El sortilegio y su secreto

Martha Argerich

Olivier Bellamy


El Ateneo

› Por Marisa Avigliano

A Martha Argerich no le gusta hablar de ella, detesta que le besen la mano, que le toquen el pelo y que la halaguen. Entonces, algún rasgo de nobleza y aventura habrá visto en el crítico musical Olivier Bellamy (Marsella, 1961) para dejar que escribiera sobre su vida y se convirtiera en su biógrafo. Después de ocho años de trabajo –que empezó una noche de Año Nuevo en casa de Martha– se publicó Martha Argerich, L’enfant et les sortilèges (Martha Argerich, el niño y los sortilegios), una alusión a una composición de Ravel y además el espejo perfecto que dejaba ver a la niña eterna en la Argerich adulta. Como si nunca hubiera dejado de ser la misma nena que a los tres años, con su pelo corto –nunca usaba lazos– levantó sin dificultad la tapa del piano y tocó con un dedo la melodía de una de las canciones de cuna que le hacían escuchar en el jardín de infantes, la que podía tocar a la perfección con una mano los estudios de Chopin mientras leía a Oscar Wilde o Alejandro Dumas –sin que su madre se diera cuenta– o la que a los nueve volvió loco a su maestro Vicente Scaramuzza.
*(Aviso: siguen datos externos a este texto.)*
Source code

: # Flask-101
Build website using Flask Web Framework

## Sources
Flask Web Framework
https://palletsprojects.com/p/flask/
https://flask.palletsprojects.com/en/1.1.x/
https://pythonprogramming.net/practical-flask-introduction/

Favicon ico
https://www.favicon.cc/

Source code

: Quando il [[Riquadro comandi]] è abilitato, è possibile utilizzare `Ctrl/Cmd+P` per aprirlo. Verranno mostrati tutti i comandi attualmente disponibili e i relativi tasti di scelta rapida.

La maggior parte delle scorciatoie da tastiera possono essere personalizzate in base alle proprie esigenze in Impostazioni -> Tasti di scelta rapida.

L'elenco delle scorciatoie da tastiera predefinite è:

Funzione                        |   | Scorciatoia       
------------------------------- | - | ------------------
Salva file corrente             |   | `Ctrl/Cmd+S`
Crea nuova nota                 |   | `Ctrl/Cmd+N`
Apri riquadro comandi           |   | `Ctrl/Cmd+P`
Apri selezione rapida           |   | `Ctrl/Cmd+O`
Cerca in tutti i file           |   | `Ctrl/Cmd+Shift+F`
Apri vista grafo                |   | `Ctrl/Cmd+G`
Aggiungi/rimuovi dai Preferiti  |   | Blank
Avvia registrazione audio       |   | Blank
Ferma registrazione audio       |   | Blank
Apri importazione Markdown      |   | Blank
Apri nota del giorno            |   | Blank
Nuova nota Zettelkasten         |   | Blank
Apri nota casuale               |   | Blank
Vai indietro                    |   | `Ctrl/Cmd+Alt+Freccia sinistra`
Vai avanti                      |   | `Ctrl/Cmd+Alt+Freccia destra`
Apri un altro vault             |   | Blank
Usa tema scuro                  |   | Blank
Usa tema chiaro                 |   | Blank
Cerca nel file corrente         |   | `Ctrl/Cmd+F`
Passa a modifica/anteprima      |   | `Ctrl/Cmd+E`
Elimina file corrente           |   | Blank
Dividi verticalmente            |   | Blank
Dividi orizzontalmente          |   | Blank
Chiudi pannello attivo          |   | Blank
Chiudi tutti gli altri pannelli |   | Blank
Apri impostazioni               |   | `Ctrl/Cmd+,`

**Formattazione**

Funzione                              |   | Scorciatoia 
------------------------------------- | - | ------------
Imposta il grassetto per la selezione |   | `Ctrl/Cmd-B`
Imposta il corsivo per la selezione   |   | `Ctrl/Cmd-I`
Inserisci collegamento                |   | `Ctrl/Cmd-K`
La biografía es vertiginosa –como la vida de la protagonista– y como si estuviéramos leyendo el diario de gira de la mejor estrella de rock, Argerich estalla sublime –dándoles vuelta la cara a las convenciones– y extraordinaria en cada escena. No es difícil lograrlo siendo quién es, no es difícil pensarlo si alguna vez la vimos bellísima sentada frente a un piano. En la vida escrita, en cambio, el mérito fue del biógrafo que supo escucharla: “Martha no se interesa por sí misma, pero se deja invadir fácilmente por los problemas de los demás. El menor contratiempo de uno de sus amigos se convierte para ella en una obsesión personal (...). Quizá lo haga también, inconscientemente, para evitar sentarse en el piano, como una niña que inventa temas de conversación para postergar el momento de irse a la cama. Pero basta oírla tocar para entender que no se llega a ese resultado extraordinario acostándose a las 9 de la noche entre bonitas sábanas blancas, después de besar a los padres como una niña juiciosa”. El resto es un acompañamiento en la trasnoche de premios, horas de estudio, lazos familiares, clases y pasiones donde ella, siempre temperamental y brillante, se pelea a los gritos con uno de sus maridos, cancela un concierto a última hora, abre la puerta de su casa a las 3 de la mañana para que entren sus amigos, entre los que estaba su querido Nelson Freire y Jacqueline Dupré, a quien admiraba con locura y con quien nunca compartió escenario –“No me atreví”–; o calla remota después de perder la tenencia de su primera hija.

En el recorrido de Oliver, los mojones son los concursos, los premios, los maestros (Friedrich Gulda, Nikita Magaloff, Vladimir Horowitz, Stefan Askenase, entre otros), los años de depresión, los embarazos (tres hijas) y la presencia de Juanita, su madre, respirando demasiado cerca. Bellamy la dibuja con gracia: “Aunque no sabía nada de música, llegó a convertirse en una experta a fuerza de voluntad e inteligencia. Habría sido capaz de secundar a Einstein en sus trabajos sobre la relatividad si un hijo suyo hubiera sido físico”.

Aquella nena que a los 13 años le dijo a Perón que quería ir a estudiar a Viena –Perón le dio un puesto diplomático al padre y uno administrativo a la madre, y la familia partió en el verano del ’55 a Austria– sigue sonriendo mientras logra el aplauso de pie del público más exigente. Es que la propia Argerich ofrece siempre ideas inesperadas sobre el arte. Por ejemplo, sobre el arte de caminar cuando ejecuta “Visions de l’Amen”, de Olivier Messiaen. Es que, al revés de otras personas, a quienes podemos seguir un tiempo determinado, a Martha Argerich podríamos seguirla, por la sombra o bajo el sol, siempre. Le seguiríamos los pasos (visiones prematuras del fantasma) si el peso de sus pasos quedara resuelto por el peso de su mano derecha.